Mikroplastik kirliliği, çevresel tehditlerin en hızlı yayılan ve en az fark edilen sorunlarından biri olmaya devam ediyor. Plastiklerin doğada yıllarca parçalanmadan kalabilmesi, mikroplastiklerin her geçen gün daha geniş bir alana yayılmasına yol açıyor.
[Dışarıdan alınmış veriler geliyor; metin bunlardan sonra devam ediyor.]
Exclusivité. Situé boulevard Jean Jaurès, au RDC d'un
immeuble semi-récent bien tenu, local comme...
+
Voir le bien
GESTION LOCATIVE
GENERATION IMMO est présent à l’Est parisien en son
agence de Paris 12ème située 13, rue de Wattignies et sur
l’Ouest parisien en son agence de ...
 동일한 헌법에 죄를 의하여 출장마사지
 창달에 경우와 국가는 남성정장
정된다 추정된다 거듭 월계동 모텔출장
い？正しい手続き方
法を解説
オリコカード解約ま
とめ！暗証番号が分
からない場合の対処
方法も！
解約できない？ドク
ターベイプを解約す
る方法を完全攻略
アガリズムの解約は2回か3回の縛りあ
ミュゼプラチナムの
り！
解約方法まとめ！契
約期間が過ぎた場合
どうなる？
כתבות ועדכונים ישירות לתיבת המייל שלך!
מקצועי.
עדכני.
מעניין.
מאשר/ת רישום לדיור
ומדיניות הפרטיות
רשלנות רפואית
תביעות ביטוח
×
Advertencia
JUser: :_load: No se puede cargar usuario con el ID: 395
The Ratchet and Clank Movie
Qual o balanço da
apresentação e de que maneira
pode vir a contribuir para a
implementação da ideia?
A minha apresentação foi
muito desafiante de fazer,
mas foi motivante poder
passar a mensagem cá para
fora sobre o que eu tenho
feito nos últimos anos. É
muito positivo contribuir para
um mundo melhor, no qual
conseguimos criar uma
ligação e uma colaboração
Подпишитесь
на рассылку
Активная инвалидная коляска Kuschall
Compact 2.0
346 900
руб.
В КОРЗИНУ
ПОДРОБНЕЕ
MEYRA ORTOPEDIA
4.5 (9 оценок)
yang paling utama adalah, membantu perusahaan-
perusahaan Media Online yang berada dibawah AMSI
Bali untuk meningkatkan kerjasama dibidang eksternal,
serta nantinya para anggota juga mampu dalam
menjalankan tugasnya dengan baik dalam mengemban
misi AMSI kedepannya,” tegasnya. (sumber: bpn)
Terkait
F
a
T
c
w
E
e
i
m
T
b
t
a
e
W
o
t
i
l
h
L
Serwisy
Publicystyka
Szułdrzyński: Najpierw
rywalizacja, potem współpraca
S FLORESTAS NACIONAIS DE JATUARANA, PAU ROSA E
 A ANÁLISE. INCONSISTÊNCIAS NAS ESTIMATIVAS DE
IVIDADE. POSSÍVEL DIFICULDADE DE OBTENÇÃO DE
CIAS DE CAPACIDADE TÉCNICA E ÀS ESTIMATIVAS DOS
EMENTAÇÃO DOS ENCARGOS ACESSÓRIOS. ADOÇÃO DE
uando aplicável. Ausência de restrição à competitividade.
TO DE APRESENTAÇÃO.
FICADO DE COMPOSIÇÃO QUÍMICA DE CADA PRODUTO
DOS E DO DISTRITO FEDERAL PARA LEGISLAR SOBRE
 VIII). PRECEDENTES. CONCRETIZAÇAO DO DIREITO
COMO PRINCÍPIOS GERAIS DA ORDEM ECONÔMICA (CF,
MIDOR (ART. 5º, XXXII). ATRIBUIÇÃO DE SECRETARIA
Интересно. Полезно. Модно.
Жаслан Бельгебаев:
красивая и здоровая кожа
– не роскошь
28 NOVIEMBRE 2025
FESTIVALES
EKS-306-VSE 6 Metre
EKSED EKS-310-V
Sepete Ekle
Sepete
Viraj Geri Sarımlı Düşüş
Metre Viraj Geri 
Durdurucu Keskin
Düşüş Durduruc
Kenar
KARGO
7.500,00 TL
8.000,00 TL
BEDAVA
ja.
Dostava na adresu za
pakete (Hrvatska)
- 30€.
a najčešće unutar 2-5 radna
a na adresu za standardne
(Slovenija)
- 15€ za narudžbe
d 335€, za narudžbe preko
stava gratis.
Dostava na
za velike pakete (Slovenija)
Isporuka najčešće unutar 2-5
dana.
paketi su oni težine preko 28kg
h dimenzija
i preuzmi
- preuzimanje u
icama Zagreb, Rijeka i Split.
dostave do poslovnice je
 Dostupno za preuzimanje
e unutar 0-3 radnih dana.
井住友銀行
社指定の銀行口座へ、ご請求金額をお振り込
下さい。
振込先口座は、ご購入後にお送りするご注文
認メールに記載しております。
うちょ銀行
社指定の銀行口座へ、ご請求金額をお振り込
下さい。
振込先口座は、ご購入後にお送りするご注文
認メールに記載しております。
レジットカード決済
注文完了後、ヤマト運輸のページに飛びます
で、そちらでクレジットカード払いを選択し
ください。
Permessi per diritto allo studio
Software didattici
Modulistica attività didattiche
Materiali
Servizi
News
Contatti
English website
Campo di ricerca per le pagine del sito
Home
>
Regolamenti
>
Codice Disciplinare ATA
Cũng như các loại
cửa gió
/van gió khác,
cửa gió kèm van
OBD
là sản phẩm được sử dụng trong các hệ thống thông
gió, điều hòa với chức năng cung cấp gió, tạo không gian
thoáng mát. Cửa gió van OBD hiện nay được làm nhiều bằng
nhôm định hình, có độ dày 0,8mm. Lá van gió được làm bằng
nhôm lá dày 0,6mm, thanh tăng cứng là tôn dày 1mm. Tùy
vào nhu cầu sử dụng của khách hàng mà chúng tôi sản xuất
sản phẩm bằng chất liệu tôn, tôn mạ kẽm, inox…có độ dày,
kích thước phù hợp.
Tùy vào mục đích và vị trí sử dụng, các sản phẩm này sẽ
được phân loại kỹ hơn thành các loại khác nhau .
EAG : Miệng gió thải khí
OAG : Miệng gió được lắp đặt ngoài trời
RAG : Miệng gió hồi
Mikroplastikler, 5 milimetreden daha küçük boyutlardaki plastik parçacıkları ifade eder ve bu küçük maddeler, denizlerin, göllerin, nehirlerin yanı sıra havada da bulunabiliyor.
Kanserojen ve hormonal tehdit
Sivas Cumhuriyet Üniversitesi Mühendislik Fakültesi Çevre Mühendisliği Bölümü Öğretim Üyesi Prof. Dr. Meltem Sarıoğlu Cebeci, mikroplastiklerin insan sağlığı üzerindeki olumsuz etkilerini vurguladı. Özellikle deniz canlılarının mikroplastikleri besin olarak tüketmesiyle, bu plastik parçacıklarının balıklarda ve diğer deniz ürünlerinde birikmeye başladığını belirten Cebeci, "Bunları tükettiğimizde ise uzun vadede kanserojen ve hormonal bozulmalara neden olabilecek maddeleri vücudumuza alıyoruz," dedi.
Mikroplastikler nerelerde bulunuyor?
Türkiye’de de mikroplastiklerle ilgili çalışmalar hız kazanmış durumda. Cebeci, mikroplastiklerin yalnızca denizlerde değil, musluk sularında, gıdalarda ve kozmetik ürünlerde de tespit edildiğini söyledi. "Mikroplastikler, özellikle tek kullanımlık plastik ürünlerin doğada uzun süre kalmasının ardından parçalanarak meydana geliyor. Ayrıca, kozmetik ürünlerdeki jeller ve peeling malzemeleri de mikroplastiklerin yayılmasına neden oluyor," diyerek, bu sorunun her geçen gün arttığına dikkat çekti.
Çözüm önerisi: Biyoçözünür plastik üretimi
Avrupa, 2023 yılında tek kullanımlık plastikleri yasaklarken, biyolojik olarak çözünebilen plastiklerin üretimi için çalışmalarına hız verdi. Prof. Dr. Cebeci, Türkiye’de de benzer adımların atılması gerektiğini belirtti. "Standart plastikler yerine doğada çözünebilen biyoçözünür plastiklerin üretimi her alanda artırılmalı," diyerek, bu konuda yapılacak düzenlemelerin önemine vurgu yaptı.